**Listed records**
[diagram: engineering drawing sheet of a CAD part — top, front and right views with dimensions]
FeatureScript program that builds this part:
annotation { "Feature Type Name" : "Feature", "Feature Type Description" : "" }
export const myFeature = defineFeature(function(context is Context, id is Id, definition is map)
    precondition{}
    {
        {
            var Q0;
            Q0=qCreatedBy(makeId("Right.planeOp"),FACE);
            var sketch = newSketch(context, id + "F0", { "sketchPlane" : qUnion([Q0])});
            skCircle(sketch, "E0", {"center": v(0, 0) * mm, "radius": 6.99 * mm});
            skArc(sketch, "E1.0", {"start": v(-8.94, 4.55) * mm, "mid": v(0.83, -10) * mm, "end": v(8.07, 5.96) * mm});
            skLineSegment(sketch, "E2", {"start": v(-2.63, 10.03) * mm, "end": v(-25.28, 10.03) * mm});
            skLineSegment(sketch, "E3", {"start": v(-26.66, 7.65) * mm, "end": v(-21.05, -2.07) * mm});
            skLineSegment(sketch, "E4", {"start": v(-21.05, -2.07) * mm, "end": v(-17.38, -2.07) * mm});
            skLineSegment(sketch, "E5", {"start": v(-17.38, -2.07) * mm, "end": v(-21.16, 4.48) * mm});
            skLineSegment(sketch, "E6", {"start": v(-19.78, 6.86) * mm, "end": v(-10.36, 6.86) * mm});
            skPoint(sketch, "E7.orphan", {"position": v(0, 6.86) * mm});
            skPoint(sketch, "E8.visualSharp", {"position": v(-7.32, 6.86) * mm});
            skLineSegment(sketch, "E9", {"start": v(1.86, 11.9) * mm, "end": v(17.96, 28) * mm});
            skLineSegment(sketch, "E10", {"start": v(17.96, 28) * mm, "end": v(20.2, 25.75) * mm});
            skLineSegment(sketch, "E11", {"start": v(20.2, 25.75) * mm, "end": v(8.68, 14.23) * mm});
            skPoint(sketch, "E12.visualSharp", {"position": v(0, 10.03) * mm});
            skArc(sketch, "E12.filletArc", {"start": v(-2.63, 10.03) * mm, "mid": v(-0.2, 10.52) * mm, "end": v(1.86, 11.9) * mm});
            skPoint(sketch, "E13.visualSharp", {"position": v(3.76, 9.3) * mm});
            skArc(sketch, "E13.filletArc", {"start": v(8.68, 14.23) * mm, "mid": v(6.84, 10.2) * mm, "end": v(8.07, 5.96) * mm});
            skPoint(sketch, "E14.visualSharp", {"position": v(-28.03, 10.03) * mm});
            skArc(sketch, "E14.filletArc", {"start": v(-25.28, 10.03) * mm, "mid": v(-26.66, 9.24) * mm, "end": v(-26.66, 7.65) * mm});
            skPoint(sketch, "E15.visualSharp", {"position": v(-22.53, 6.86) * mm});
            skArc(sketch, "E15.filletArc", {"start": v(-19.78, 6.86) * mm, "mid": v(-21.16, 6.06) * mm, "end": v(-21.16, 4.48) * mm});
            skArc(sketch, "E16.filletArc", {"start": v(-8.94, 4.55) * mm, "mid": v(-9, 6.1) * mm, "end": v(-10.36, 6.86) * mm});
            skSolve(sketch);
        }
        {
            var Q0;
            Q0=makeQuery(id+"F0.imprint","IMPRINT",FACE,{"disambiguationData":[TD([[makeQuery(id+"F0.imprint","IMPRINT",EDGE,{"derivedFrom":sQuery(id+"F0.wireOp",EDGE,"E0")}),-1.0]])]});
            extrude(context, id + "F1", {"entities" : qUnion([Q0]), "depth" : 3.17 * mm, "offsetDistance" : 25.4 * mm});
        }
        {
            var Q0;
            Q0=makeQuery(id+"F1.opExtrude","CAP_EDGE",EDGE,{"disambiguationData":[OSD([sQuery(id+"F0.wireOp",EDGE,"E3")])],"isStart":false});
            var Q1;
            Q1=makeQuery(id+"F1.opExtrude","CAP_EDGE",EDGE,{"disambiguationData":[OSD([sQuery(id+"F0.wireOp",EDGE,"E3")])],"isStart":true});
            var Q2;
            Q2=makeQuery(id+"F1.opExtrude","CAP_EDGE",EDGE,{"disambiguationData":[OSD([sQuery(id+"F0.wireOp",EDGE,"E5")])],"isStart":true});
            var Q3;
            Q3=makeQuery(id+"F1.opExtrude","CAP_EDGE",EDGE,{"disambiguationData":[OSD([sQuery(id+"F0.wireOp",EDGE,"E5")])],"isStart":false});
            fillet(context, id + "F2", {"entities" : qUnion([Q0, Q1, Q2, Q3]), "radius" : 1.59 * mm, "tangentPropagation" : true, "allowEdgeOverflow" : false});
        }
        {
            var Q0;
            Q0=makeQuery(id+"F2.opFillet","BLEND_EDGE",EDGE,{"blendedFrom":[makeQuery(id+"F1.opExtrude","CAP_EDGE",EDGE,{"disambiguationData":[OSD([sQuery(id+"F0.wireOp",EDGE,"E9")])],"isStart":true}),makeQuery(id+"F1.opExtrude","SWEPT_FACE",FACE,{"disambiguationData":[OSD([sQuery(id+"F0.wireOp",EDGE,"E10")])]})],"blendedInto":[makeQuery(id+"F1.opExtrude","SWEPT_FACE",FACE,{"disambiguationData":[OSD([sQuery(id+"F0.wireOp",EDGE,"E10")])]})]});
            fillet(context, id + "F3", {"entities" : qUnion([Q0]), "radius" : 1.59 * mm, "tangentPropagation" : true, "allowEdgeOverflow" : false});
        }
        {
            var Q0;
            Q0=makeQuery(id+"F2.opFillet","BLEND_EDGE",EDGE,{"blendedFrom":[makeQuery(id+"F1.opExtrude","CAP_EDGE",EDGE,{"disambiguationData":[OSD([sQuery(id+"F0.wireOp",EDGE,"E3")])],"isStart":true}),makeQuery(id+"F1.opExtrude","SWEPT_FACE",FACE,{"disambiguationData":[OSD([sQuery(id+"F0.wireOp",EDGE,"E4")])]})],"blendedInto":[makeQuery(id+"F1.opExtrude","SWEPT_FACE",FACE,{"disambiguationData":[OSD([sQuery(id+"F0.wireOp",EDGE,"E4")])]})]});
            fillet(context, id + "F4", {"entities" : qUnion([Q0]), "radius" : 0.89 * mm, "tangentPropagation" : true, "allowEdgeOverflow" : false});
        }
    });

**The problem**
Copy every line of the material above, character for character.

**Result for this exercise**
[diagram: engineering drawing sheet of a CAD part — top, front and right views with dimensions]
FeatureScript program that builds this part:
annotation { "Feature Type Name" : "Feature", "Feature Type Description" : "" }
export const myFeature = defineFeature(function(context is Context, id is Id, definition is map)
    precondition{}
    {
        {
            var Q0;
            Q0=qCreatedBy(makeId("Right.planeOp"),FACE);
            var sketch = newSketch(context, id + "F0", { "sketchPlane" : qUnion([Q0])});
            skCircle(sketch, "E0", {"center": v(0, 0) * mm, "radius": 6.99 * mm});
            skArc(sketch, "E1.0", {"start": v(-8.94, 4.55) * mm, "mid": v(0.83, -10) * mm, "end": v(8.07, 5.96) * mm});
            skLineSegment(sketch, "E2", {"start": v(-2.63, 10.03) * mm, "end": v(-25.28, 10.03) * mm});
            skLineSegment(sketch, "E3", {"start": v(-26.66, 7.65) * mm, "end": v(-21.05, -2.07) * mm});
            skLineSegment(sketch, "E4", {"start": v(-21.05, -2.07) * mm, "end": v(-17.38, -2.07) * mm});
            skLineSegment(sketch, "E5", {"start": v(-17.38, -2.07) * mm, "end": v(-21.16, 4.48) * mm});
            skLineSegment(sketch, "E6", {"start": v(-19.78, 6.86) * mm, "end": v(-10.36, 6.86) * mm});
            skPoint(sketch, "E7.orphan", {"position": v(0, 6.86) * mm});
            skPoint(sketch, "E8.visualSharp", {"position": v(-7.32, 6.86) * mm});
            skLineSegment(sketch, "E9", {"start": v(1.86, 11.9) * mm, "end": v(17.96, 28) * mm});
            skLineSegment(sketch, "E10", {"start": v(17.96, 28) * mm, "end": v(20.2, 25.75) * mm});
            skLineSegment(sketch, "E11", {"start": v(20.2, 25.75) * mm, "end": v(8.68, 14.23) * mm});
            skPoint(sketch, "E12.visualSharp", {"position": v(0, 10.03) * mm});
            skArc(sketch, "E12.filletArc", {"start": v(-2.63, 10.03) * mm, "mid": v(-0.2, 10.52) * mm, "end": v(1.86, 11.9) * mm});
            skPoint(sketch, "E13.visualSharp", {"position": v(3.76, 9.3) * mm});
            skArc(sketch, "E13.filletArc", {"start": v(8.68, 14.23) * mm, "mid": v(6.84, 10.2) * mm, "end": v(8.07, 5.96) * mm});
            skPoint(sketch, "E14.visualSharp", {"position": v(-28.03, 10.03) * mm});
            skArc(sketch, "E14.filletArc", {"start": v(-25.28, 10.03) * mm, "mid": v(-26.66, 9.24) * mm, "end": v(-26.66, 7.65) * mm});
            skPoint(sketch, "E15.visualSharp", {"position": v(-22.53, 6.86) * mm});
            skArc(sketch, "E15.filletArc", {"start": v(-19.78, 6.86) * mm, "mid": v(-21.16, 6.06) * mm, "end": v(-21.16, 4.48) * mm});
            skArc(sketch, "E16.filletArc", {"start": v(-8.94, 4.55) * mm, "mid": v(-9, 6.1) * mm, "end": v(-10.36, 6.86) * mm});
            skSolve(sketch);
        }
        {
            var Q0;
            Q0=makeQuery(id+"F0.imprint","IMPRINT",FACE,{"disambiguationData":[TD([[makeQuery(id+"F0.imprint","IMPRINT",EDGE,{"derivedFrom":sQuery(id+"F0.wireOp",EDGE,"E0")}),-1.0]])]});
            extrude(context, id + "F1", {"entities" : qUnion([Q0]), "depth" : 3.17 * mm, "offsetDistance" : 25.4 * mm});
        }
        {
            var Q0;
            Q0=makeQuery(id+"F1.opExtrude","CAP_EDGE",EDGE,{"disambiguationData":[OSD([sQuery(id+"F0.wireOp",EDGE,"E3")])],"isStart":false});
            var Q1;
            Q1=makeQuery(id+"F1.opExtrude","CAP_EDGE",EDGE,{"disambiguationData":[OSD([sQuery(id+"F0.wireOp",EDGE,"E3")])],"isStart":true});
            var Q2;
            Q2=makeQuery(id+"F1.opExtrude","CAP_EDGE",EDGE,{"disambiguationData":[OSD([sQuery(id+"F0.wireOp",EDGE,"E5")])],"isStart":true});
            var Q3;
            Q3=makeQuery(id+"F1.opExtrude","CAP_EDGE",EDGE,{"disambiguationData":[OSD([sQuery(id+"F0.wireOp",EDGE,"E5")])],"isStart":false});
            fillet(context, id + "F2", {"entities" : qUnion([Q0, Q1, Q2, Q3]), "radius" : 1.59 * mm, "tangentPropagation" : true, "allowEdgeOverflow" : false});
        }
        {
            var Q0;
            Q0=makeQuery(id+"F2.opFillet","BLEND_EDGE",EDGE,{"blendedFrom":[makeQuery(id+"F1.opExtrude","CAP_EDGE",EDGE,{"disambiguationData":[OSD([sQuery(id+"F0.wireOp",EDGE,"E9")])],"isStart":true}),makeQuery(id+"F1.opExtrude","SWEPT_FACE",FACE,{"disambiguationData":[OSD([sQuery(id+"F0.wireOp",EDGE,"E10")])]})],"blendedInto":[makeQuery(id+"F1.opExtrude","SWEPT_FACE",FACE,{"disambiguationData":[OSD([sQuery(id+"F0.wireOp",EDGE,"E10")])]})]});
            fillet(context, id + "F3", {"entities" : qUnion([Q0]), "radius" : 1.59 * mm, "tangentPropagation" : true, "allowEdgeOverflow" : false});
        }
        {
            var Q0;
            Q0=makeQuery(id+"F2.opFillet","BLEND_EDGE",EDGE,{"blendedFrom":[makeQuery(id+"F1.opExtrude","CAP_EDGE",EDGE,{"disambiguationData":[OSD([sQuery(id+"F0.wireOp",EDGE,"E3")])],"isStart":true}),makeQuery(id+"F1.opExtrude","SWEPT_FACE",FACE,{"disambiguationData":[OSD([sQuery(id+"F0.wireOp",EDGE,"E4")])]})],"blendedInto":[makeQuery(id+"F1.opExtrude","SWEPT_FACE",FACE,{"disambiguationData":[OSD([sQuery(id+"F0.wireOp",EDGE,"E4")])]})]});
            fillet(context, id + "F4", {"entities" : qUnion([Q0]), "radius" : 0.89 * mm, "tangentPropagation" : true, "allowEdgeOverflow" : false});
        }
    });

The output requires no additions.